Greg Jericho 

Rental affordability snapshot proves Australia’s coronavirus welfare payments should stay

Those on the doubled parenting payment can now afford to rent 2.6% of available family homes. This tells you how dire things are
  
  

A for lease sign is displayed in front of a house in Sydney on April 26, 2017.
A recent slight slowing of rent rises has done little to make up for the massive jump that occurred from 2007 to 2012. Photograph: Paul Miller/AAP

The latest annual rental affordability snapshot released on Thursday by Anglicare reveals the continuing precarious nature of housing for those on low incomes.
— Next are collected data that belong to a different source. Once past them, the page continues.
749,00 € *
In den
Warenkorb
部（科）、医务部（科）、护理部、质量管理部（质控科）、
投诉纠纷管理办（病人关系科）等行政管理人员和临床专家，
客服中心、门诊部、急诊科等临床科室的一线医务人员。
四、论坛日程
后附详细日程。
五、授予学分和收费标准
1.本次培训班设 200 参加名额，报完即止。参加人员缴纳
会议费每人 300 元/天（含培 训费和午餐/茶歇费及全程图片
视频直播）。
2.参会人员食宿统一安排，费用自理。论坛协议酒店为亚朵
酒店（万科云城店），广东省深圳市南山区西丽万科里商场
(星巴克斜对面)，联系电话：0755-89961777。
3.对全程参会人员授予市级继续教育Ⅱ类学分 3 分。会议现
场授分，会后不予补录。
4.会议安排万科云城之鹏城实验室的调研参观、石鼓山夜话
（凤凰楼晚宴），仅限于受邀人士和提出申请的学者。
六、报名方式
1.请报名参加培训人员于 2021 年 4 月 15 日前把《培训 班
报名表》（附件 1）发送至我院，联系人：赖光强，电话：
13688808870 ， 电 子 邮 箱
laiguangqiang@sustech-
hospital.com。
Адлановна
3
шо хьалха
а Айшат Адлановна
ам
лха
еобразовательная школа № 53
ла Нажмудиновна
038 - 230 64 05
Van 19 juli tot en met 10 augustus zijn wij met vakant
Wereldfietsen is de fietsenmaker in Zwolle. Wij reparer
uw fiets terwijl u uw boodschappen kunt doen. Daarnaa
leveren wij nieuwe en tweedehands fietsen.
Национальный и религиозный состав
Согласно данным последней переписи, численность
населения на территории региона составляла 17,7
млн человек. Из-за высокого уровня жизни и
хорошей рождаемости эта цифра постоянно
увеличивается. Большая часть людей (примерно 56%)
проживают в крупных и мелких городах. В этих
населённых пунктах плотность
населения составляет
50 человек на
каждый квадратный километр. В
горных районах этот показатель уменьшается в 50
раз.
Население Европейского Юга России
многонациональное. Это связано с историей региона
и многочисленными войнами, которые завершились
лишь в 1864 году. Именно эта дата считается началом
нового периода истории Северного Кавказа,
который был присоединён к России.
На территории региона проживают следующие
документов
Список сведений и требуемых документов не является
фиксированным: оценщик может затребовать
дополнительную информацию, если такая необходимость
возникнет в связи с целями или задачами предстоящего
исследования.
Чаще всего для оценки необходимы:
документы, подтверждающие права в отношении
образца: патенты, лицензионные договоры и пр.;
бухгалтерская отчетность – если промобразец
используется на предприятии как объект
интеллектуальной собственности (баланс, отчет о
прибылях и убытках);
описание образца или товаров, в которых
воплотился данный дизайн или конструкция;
But while this has been an ongoing issue, this year’s snapshot highlights the magnitude of the impact the recent temporary doubling of welfare payments has on the ability for people to find a place to live.
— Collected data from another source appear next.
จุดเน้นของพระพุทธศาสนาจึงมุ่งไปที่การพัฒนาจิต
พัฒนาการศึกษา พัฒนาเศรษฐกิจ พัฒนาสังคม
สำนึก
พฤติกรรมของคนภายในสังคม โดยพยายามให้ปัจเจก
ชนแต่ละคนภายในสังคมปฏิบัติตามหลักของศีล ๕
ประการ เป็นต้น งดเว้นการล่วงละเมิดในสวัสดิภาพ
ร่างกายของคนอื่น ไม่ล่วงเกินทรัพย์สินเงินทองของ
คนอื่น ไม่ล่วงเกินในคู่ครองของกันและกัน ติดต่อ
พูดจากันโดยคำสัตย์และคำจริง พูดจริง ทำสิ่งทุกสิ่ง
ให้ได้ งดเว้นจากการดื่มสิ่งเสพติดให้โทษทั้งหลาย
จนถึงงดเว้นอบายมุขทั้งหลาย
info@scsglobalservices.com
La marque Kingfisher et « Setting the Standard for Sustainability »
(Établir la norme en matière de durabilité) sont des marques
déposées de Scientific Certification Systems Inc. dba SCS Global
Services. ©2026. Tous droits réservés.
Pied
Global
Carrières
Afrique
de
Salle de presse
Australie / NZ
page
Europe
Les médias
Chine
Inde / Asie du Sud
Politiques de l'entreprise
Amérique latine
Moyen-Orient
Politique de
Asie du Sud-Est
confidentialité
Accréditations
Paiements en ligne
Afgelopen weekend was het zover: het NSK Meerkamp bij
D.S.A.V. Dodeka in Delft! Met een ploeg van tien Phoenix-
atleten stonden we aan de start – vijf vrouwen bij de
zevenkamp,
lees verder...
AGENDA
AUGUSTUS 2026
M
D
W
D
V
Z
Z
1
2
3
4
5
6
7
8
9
The coronavirus has brought to the fore a number of issues in the economy, which makes it easy to forget that many people were struggling even before the economy hit a wall.

Anglicare’s 21st rental affordability snapshot released on Thursday highlights that even prior to the coronavirus wreaking havoc on our economy, it was as hard as ever for those on minimum wage and government payments to find places to rent.

Each year Anglicare surveys properties available to rent on a certain date, and rates them as affordable and suitable for differing households, because importantly, the rental price is not the only consideration.

Obviously a one room apartment might be affordable for a family of four with a parent on the minimal wage, but it is not suitable.

This year, Anglicare’s survey was undertaken on 21 March – just before the introduction of the temporary increase in payments for benefits such as the Jobseeker allowance (formerly Newstart).

This allowed them to compare the difference in affordability before and after the changes.

And it is stark.

On 21 March there were 69,960 places for rent, and just nine of those were suitable and affordable for a person on jobseeker. But if the doubling of the payment was treated as permanent, that increases to 1,040 places:

For a couple on the jobseeker payment with two children under 10, the difference is even greater – from 589 under the old amount to 8,106 – an increase from 0.8% of all rental properties to 11.6%.

Those payments that have not been increased due to the coronavirus – the aged pension and the disability support pension, not surprisingly saw the least change. The only increase for these payments came from including a rise as a result of Wednesday’s latest inflation figures.

Anglicare notes that “close to 750,000 people receive the disability support pension” and that “660,000 people on the aged pension do not own their own home.”

They argue that “it defies logic that they have not been included in the coronavirus supplement”.

The impact on the exclusion of the aged pension from the increase is clear when we compare it with affordability for those on the parenting payment:

For both payments, the pre-Covid payment period in March saw rental affordability as bad as it has been for five years. But while the aged pensioners only got a small boost when the April CPI increase was taken into account, those on the parenting payment were able to afford more places to rent than ever before due to the doubling of their payment.

That this takes the parenting payment affordability to just 2.6% of all rental properties highlights just how poor the situation is.

The latest inflation figures released on Wednesday by the Bureau of Statistics show that average rents have declined in Perth, Sydney and Darwin, and that for the past three years they have, in all cities except Canberra and Hobart, risen by less than inflation:

But this slight slowing of rent rises has done little to make up for the massive jump that occurred from 2007 to 2012:

The Anglicare snapshot highlights just how unfit for purpose were the levels of jobseeker and other government payments – less about assisting the survival of those out of work than punishing them for not being employed.

Anglicare has called for the increases to be permanent – something the prime minister has recently ruled out.

It has also called for a “national economic stimulus package with targets for building social housing”. This echoes a recent call by Geoff Hanmer, adjunct professor of architecture at the University of Adelaide.

Australia’s public construction of residential properties is currently at near record low levels – it barely makes a dent in the total building of houses and apartment:

After the global financial crisis, public housing construction nearly reached 6% of all residential construction, but even that was well below the levels that occurred routinely in the 1970s and 1980s.

The coronavirus looks set to change our economy, but we should not forget that beforehand there were many problems – and chief among them was the inability of those on government payments to survive for any length of time.

The Anglicare rental affordability snapshot highlights just how great an impact the increase in the payments makes on the ability of families to find a place to rent. But it also should shine a light on the need for public and social housing – not just to create places for people to live but, in a period where private investment is retreating, to also provide jobs.